[Start of Attachment]

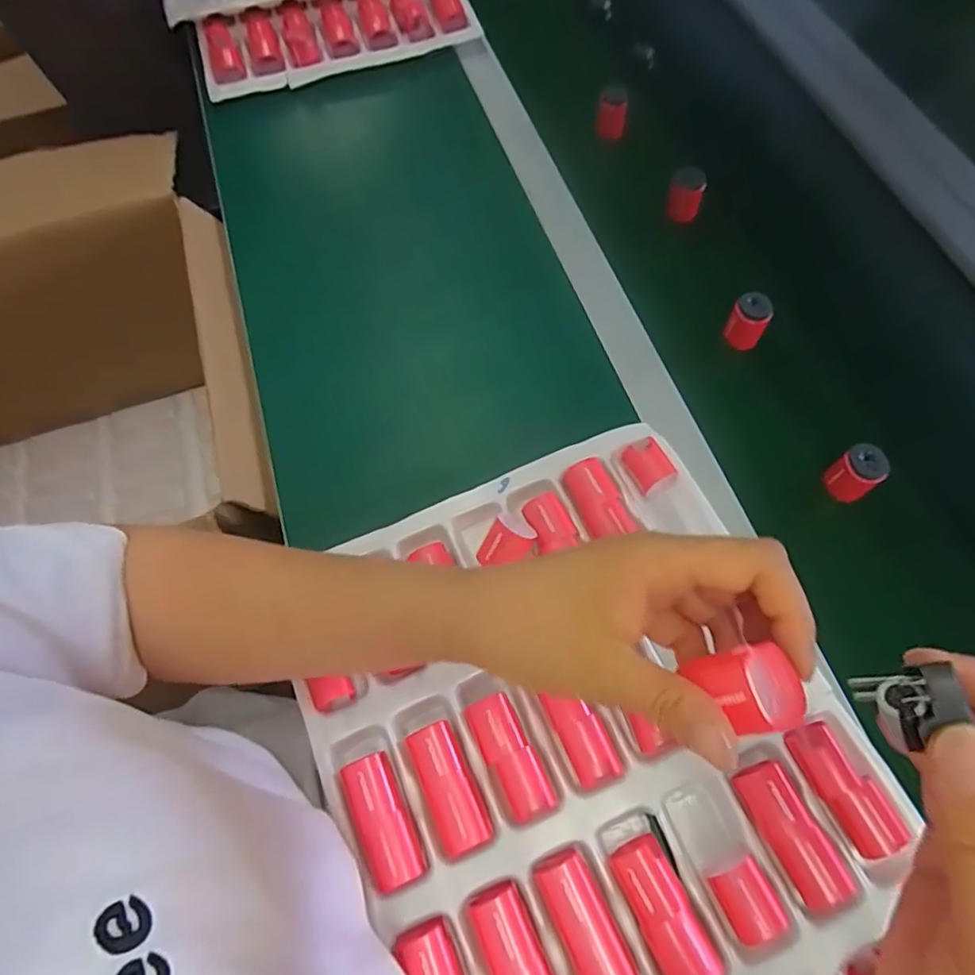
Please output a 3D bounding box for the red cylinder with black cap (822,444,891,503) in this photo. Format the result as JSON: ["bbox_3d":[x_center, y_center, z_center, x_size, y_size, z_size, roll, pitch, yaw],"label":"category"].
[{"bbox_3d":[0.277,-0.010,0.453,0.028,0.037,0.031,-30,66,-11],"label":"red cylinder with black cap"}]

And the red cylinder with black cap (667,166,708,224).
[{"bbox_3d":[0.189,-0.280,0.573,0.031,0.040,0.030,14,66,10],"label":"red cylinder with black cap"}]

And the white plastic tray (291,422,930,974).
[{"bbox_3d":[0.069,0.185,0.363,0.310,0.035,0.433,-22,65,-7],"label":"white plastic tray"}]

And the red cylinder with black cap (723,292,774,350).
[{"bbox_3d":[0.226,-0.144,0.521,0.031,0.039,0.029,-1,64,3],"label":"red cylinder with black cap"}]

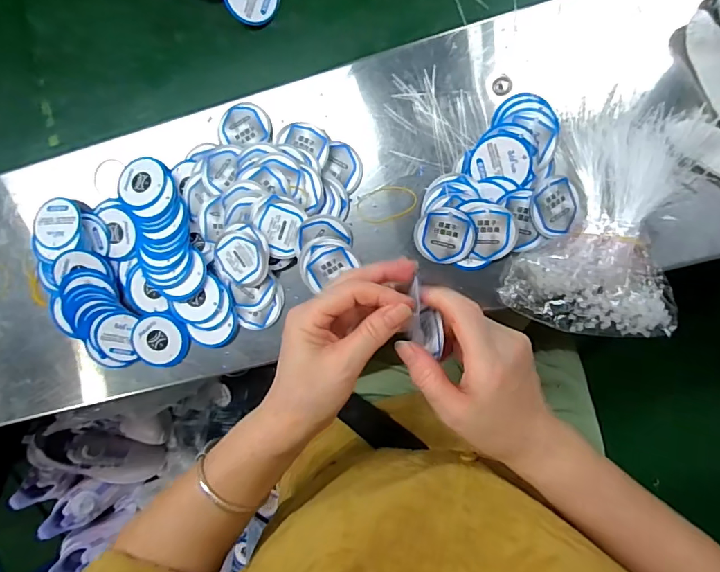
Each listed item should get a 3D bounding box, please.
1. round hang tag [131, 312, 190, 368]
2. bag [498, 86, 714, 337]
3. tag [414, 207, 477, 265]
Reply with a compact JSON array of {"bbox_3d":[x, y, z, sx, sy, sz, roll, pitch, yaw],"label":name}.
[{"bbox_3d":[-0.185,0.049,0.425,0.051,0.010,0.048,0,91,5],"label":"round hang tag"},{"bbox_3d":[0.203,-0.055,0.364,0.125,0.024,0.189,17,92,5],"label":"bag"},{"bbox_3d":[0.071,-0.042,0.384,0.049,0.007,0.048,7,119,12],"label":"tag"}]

[End of Attachment]
[Start of Attachment]

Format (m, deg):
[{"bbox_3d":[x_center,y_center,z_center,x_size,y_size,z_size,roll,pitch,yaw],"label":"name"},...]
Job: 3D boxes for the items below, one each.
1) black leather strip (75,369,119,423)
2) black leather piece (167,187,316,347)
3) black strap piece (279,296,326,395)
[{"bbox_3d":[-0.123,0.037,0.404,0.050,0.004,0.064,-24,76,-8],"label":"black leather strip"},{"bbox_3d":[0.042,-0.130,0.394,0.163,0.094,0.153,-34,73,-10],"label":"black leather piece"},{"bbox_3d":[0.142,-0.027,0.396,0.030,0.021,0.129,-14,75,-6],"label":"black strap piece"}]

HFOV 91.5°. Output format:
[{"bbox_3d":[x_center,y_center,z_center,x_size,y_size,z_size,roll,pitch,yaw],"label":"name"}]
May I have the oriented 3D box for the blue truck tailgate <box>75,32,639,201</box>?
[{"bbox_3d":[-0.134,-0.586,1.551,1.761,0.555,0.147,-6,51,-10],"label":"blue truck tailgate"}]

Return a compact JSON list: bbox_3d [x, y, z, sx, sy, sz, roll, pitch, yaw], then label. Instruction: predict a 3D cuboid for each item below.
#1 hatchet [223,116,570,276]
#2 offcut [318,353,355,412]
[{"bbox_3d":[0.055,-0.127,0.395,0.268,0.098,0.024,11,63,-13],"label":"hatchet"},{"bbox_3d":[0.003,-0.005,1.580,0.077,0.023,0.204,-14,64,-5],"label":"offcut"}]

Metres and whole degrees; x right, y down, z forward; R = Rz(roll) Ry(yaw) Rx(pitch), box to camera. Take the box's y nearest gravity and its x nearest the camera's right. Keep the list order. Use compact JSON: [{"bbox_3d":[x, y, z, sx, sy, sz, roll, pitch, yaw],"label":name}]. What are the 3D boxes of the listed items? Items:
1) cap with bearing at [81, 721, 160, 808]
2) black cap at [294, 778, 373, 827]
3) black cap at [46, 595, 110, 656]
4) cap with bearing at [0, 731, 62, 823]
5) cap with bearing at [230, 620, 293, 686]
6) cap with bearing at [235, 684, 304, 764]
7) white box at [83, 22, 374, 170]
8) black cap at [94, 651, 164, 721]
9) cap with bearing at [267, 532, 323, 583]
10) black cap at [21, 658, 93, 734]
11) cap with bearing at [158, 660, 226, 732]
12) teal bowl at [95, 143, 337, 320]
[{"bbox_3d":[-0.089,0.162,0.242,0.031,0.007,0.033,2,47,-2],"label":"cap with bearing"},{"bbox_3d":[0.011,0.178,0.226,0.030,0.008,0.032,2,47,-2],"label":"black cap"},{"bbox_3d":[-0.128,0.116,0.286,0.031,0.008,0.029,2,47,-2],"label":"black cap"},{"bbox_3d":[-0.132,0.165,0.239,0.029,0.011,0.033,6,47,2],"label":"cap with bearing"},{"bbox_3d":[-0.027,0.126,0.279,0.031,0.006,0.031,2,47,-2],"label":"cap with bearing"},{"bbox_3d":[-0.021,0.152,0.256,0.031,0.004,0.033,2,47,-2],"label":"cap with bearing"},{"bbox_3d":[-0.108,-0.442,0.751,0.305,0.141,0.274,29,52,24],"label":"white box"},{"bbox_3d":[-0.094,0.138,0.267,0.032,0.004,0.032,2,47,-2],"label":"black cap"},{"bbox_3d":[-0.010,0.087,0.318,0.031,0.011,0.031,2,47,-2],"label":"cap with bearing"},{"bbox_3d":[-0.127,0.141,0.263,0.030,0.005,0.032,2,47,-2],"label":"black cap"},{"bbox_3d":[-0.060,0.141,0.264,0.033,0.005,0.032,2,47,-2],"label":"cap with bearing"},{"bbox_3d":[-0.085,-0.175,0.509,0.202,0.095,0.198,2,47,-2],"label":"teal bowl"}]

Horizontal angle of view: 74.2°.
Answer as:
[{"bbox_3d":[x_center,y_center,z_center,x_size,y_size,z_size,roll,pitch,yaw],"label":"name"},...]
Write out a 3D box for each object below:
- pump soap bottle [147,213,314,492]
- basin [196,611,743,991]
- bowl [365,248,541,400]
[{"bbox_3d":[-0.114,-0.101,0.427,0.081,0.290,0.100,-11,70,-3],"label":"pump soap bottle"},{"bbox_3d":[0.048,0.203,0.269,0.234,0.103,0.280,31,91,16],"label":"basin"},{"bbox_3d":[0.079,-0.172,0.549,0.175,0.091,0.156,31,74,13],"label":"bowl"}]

[End of Attachment]
[Start of Attachment]

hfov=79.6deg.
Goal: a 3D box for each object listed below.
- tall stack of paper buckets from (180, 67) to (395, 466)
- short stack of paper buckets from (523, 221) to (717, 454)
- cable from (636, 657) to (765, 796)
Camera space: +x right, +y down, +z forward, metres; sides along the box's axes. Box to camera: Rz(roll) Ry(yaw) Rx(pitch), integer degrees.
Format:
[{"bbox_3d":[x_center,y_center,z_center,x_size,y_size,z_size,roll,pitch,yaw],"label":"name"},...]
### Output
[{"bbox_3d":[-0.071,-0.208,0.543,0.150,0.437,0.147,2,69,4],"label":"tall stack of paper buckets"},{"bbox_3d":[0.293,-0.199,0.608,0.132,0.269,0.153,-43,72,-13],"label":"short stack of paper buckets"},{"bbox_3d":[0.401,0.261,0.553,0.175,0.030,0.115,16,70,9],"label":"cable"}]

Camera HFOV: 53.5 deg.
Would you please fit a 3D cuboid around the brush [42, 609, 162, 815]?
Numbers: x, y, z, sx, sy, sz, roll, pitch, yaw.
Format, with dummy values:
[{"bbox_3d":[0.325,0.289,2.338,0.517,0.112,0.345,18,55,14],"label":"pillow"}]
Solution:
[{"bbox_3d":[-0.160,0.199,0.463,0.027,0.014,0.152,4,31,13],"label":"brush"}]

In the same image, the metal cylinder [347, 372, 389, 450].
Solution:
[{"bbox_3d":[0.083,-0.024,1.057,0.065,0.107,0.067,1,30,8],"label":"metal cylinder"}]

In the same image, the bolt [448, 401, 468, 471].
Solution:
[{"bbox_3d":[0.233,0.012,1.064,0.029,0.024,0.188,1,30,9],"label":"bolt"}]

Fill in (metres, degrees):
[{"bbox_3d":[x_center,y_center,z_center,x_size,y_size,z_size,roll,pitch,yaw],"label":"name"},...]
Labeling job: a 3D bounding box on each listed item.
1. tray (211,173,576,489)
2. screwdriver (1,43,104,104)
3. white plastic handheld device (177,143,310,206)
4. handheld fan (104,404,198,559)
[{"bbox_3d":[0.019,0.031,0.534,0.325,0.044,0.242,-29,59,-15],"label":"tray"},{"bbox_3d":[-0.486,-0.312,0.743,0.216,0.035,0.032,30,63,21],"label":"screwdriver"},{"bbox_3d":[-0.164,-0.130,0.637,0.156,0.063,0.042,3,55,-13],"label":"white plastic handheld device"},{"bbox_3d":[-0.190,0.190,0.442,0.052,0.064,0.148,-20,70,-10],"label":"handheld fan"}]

[End of Attachment]

§ **Problem requirements**
Check each line above for the string "below" and return those that contain it.

§ **Final answer**
Job: 3D boxes for the items below, one each.
Return a compact JSON list: bbox_3d [x, y, z, sx, sy, sz, roll, pitch, yaw], then label. Instruction: predict a 3D cuboid for each item below.
Write out a 3D box for each object below:
Goal: a 3D box for each object listed below.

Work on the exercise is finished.